AUTONOMOUS_TRANSACTION (Oracle8i )
Tells the compiler that the function, procedure, top−level anonymous PL/SQL block, object method,
or database trigger executes in its own transaction space. See the Section 1.8, "Database Interaction
and Cursors " section for more information on this pragma.
1.4.1.6 Statements
A PL/SQL program is composed of one or more logical statements. A statement is terminated by a semicolon
delimiter. The physical end−of−line marker in a PL/SQL program is ignored by the compiler, except to
terminate a single−line comment (initiated by the  symbol).

1.4.1.7 Block structure
Each PL/SQL program is a block consisting of a standard set of elements, identified by keywords (see Figure
1.1). The block determines the scope of declared elements, and how exceptions are handled and propagated. A
block can be anonymous or named. Named blocks include functions, procedures, packages, and triggers. Here
is an example of an anonymous block:
DECLARE
whoops NUMBER DEFAULT 99;
BEGIN
−− Display a two−digit year number.

[Human pose keypoint data]

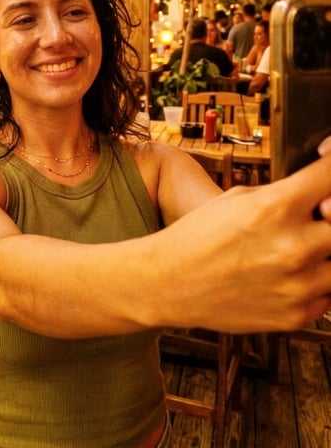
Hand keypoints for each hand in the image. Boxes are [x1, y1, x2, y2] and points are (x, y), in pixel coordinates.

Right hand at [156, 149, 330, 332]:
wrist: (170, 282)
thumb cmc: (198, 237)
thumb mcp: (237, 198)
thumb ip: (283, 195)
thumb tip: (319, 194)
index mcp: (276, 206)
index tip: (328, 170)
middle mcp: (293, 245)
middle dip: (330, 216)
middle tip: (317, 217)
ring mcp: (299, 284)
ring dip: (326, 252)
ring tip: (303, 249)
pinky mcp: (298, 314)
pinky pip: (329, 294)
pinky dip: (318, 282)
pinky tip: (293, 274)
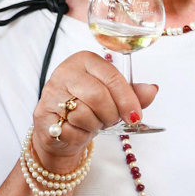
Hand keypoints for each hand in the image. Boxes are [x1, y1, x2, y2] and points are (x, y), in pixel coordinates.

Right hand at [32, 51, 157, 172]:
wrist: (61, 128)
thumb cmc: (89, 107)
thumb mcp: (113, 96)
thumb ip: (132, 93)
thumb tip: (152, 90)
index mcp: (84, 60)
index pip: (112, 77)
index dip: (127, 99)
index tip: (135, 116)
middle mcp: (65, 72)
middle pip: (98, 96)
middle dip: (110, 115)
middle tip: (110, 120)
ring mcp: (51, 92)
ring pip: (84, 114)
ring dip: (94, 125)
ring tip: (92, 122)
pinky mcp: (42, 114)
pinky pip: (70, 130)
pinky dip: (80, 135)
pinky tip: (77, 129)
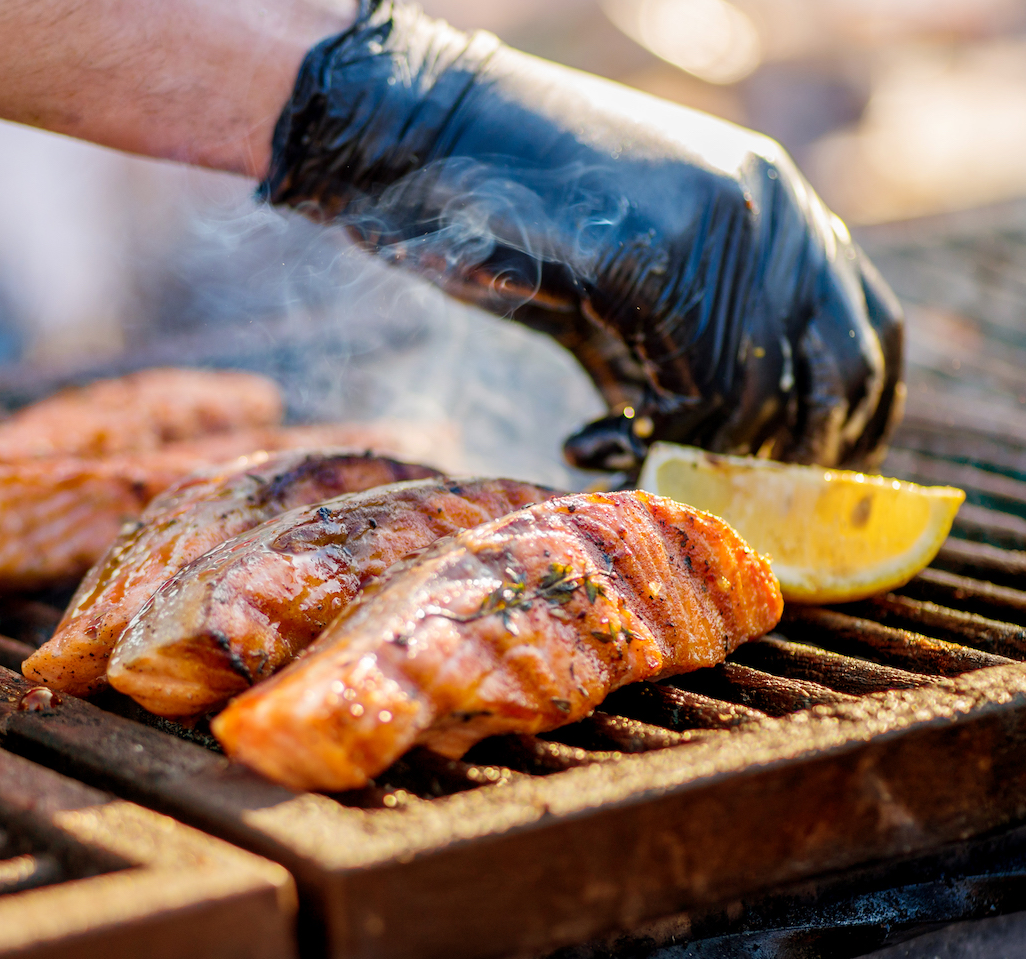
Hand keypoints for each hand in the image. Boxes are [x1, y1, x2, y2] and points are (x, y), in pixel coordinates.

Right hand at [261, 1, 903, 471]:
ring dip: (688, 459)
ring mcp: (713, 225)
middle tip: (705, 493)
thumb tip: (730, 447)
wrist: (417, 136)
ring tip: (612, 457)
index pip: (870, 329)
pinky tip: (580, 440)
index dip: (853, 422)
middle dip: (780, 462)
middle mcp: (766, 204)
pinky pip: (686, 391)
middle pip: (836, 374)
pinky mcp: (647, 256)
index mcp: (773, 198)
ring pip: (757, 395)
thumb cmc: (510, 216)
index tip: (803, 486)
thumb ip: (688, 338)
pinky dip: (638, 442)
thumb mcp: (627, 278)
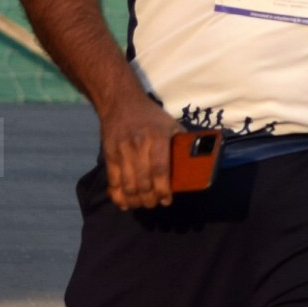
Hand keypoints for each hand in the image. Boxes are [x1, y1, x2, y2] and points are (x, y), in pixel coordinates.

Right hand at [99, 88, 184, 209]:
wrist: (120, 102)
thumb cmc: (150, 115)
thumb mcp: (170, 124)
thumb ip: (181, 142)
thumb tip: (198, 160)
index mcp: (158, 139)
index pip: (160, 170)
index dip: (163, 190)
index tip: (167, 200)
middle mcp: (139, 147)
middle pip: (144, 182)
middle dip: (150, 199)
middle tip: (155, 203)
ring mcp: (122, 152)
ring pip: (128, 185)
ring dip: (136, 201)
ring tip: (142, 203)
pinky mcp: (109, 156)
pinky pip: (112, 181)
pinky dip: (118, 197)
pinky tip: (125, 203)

• **Problems to solve**:
(a) Update the stretch of the PL/SQL excerpt from "1.4.1.6 Statements" through "two−digit year number.", replacing "logical statements" with "executable statements".
(b) Do these statements agree with the PL/SQL excerpt? Answer yes or no for each, quoting the deciding words. (i) A block can be either anonymous or named. (ii) The compiler uses the physical end-of-line marker to terminate statements. (iii) Packages are among the named blocks.
(c) According to the PL/SQL excerpt, what terminates a statement?
The listing comes from a different source than the PL/SQL excerpt.

• **Solutions below**:
(a)
1.4.1.6 Statements
A PL/SQL program is composed of one or more executable statements. A statement is terminated by a semicolon
delimiter. The physical end−of−line marker in a PL/SQL program is ignored by the compiler, except to
terminate a single−line comment (initiated by the  symbol).

1.4.1.7 Block structure
Each PL/SQL program is a block consisting of a standard set of elements, identified by keywords (see Figure
1.1). The block determines the scope of declared elements, and how exceptions are handled and propagated. A
block can be anonymous or named. Named blocks include functions, procedures, packages, and triggers. Here
is an example of an anonymous block:
DECLARE
whoops NUMBER DEFAULT 99;
BEGIN
−− Display a two−digit year number.

(b)
(i) Yes: "A block can be anonymous or named."
(ii) No: "The physical end−of−line marker in a PL/SQL program is ignored by the compiler"
(iii) Yes: "Named blocks include functions, procedures, packages, and triggers."

(c) A semicolon delimiter.